The model has a predict_proba method.
The metric evaluates predicted target values.

Returns: score: pd.Series
Scores of the model.

method export_pipeline(verbose=None) [source]

Export the model's pipeline to a sklearn-like Pipeline object. If the model used automated feature scaling, the scaler is added to the pipeline. The returned pipeline is already fitted on the training set.

Info

ATOM's Pipeline class behaves the same as a sklearn Pipeline, and additionally:

Accepts transformers that change the target column.
Accepts transformers that drop rows.
Accepts transformers that only are fitted on a subset of the provided dataset.
Always outputs pandas objects.
Uses transformers that are only applied on the training set (see the balance or prune methods) to fit the pipeline, not to make predictions on unseen data.

Parameters:

memory: bool, str, Memory or None, optional (default=None)
Used to cache the fitted transformers of the pipeline.

If None or False: No caching is performed.
If True: A default temp directory is used.
If str: Path to the caching directory.
If Memory: Object with the joblib.Memory interface.

verbose: int or None, optional (default=None)
Verbosity level of the transformers in the pipeline. If None, it leaves them to their original verbosity. Note that this is not the pipeline's own verbose parameter. To change that, use the set_params method.

Returns: Pipeline
Current branch as a sklearn-like Pipeline object.

method rename(name=None) [source]

Change the model's tag. The acronym always stays at the beginning of the model's name. If the model is being tracked by mlflow, the name of the corresponding run is also changed. If the model is being tracked by mlflow, the name of the corresponding run is also changed.

Parameters:

name: str or None, optional (default=None)
New tag for the model. If None, the tag is removed.

method evaluate (metric=None, dataset="test") [source]

Get the model's score for the provided metrics.

Parameters:

metric: str or None, optional (default=None)
Name of the metric to calculate. If None, returns the models' final results (ignoring the dataset parameter). Choose from any of sklearn's classification SCORERS or one of the following custom metrics:

"cm" for the confusion matrix.
"tn" for true negatives.
"fp" for false positives.
"fn" for false negatives.
"tp" for true positives.
"fpr" for the false positive rate.
"tpr" for the true positive rate.
"fnr" for the false negative rate.
"tnr" for the true negative rate.
"sup" for the support metric.
"lift" for the lift metric.

dataset: str, optional (default="test")
Data set on which to calculate the metric. Choose from: "train", "test" or "holdout".

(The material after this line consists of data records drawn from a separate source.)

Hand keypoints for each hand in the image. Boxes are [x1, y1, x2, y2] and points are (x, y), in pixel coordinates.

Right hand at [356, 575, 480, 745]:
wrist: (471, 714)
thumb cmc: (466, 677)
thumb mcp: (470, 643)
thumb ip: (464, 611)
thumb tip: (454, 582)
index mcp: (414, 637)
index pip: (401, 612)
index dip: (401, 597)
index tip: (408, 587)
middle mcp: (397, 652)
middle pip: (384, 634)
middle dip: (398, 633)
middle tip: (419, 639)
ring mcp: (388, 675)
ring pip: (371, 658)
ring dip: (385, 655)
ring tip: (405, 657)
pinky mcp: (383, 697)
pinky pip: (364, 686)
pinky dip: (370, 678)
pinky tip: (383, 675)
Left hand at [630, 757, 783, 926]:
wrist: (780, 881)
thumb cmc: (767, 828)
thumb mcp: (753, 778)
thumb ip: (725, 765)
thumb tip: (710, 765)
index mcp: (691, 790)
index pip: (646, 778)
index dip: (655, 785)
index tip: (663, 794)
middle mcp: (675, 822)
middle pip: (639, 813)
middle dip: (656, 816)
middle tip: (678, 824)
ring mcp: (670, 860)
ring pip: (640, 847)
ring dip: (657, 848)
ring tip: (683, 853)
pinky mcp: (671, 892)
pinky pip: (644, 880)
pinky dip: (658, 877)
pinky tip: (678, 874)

Returns: score: float or np.array
Model's score for the selected metric.

method save_estimator(filename="auto") [source]

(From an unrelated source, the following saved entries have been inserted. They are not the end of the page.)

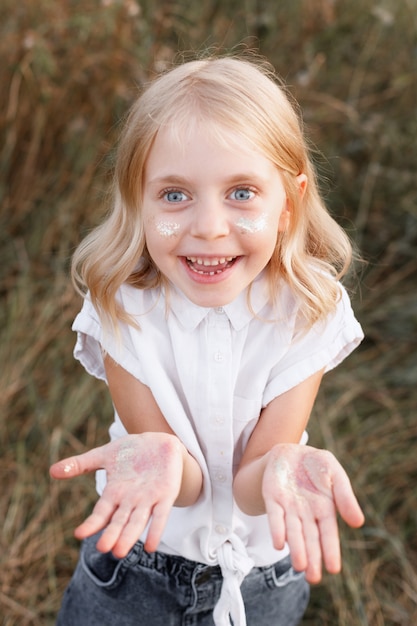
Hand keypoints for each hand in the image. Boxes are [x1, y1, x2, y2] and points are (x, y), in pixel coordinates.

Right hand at [50, 433, 185, 557]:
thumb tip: (52, 471)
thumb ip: (80, 464)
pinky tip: (150, 546)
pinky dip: (155, 529)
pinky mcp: (166, 495)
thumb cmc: (130, 451)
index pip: (101, 512)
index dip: (92, 523)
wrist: (159, 442)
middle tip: (103, 548)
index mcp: (114, 493)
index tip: (79, 534)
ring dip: (129, 536)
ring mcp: (148, 500)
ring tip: (119, 552)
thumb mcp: (104, 454)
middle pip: (119, 521)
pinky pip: (161, 515)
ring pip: (137, 521)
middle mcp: (129, 501)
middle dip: (112, 534)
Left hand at [262, 444, 363, 583]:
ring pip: (293, 531)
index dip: (330, 551)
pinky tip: (279, 543)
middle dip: (312, 558)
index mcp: (324, 510)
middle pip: (310, 539)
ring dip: (295, 548)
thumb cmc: (316, 465)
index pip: (328, 534)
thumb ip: (345, 496)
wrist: (290, 451)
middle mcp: (306, 514)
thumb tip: (358, 523)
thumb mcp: (335, 474)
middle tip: (313, 577)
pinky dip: (277, 529)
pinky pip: (275, 515)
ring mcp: (288, 508)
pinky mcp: (273, 499)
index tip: (334, 569)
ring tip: (299, 566)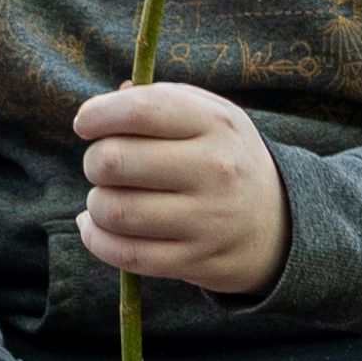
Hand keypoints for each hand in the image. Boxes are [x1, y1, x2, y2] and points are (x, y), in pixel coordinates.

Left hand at [74, 81, 290, 299]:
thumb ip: (157, 100)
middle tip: (103, 165)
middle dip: (94, 161)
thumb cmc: (223, 157)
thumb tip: (97, 111)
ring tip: (105, 197)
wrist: (275, 224)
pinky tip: (97, 226)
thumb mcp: (209, 116)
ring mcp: (206, 219)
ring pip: (115, 210)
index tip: (86, 123)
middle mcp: (215, 170)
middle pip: (116, 160)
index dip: (98, 115)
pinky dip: (97, 238)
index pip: (140, 110)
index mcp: (216, 124)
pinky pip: (126, 253)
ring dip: (95, 203)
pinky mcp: (193, 260)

Save the estimator to a pickle file.

Parameters:

filename: str, optional (default="auto")
Name of the file. Use "auto" for automatic naming.

method transform(X, y=None, verbose=None) [source]

Transform new data through the model's branch. Transformers that are only applied on the training set are skipped. If the model used feature scaling, the data is also scaled.

Parameters:

X: dataframe-like
Features to transform, with shape=(n_samples, n_features).

y: int, str, sequence or None, optional (default=None)

If None: y is ignored in the transformers.
If int: Position of the target column in X.
If str: Name of the target column in X.
Else: Target column with shape=(n_samples,).

verbose: int or None, optional (default=None)
Verbosity level of the output. If None, it uses the transformer's own verbosity.

Returns:

pd.DataFrame
Transformed feature set.

pd.Series
Transformed target column. Only returned if provided.

Example

from atom import ATOMClassifier

atom = ATOMClassifier(X, y)
atom.run(models="CNB")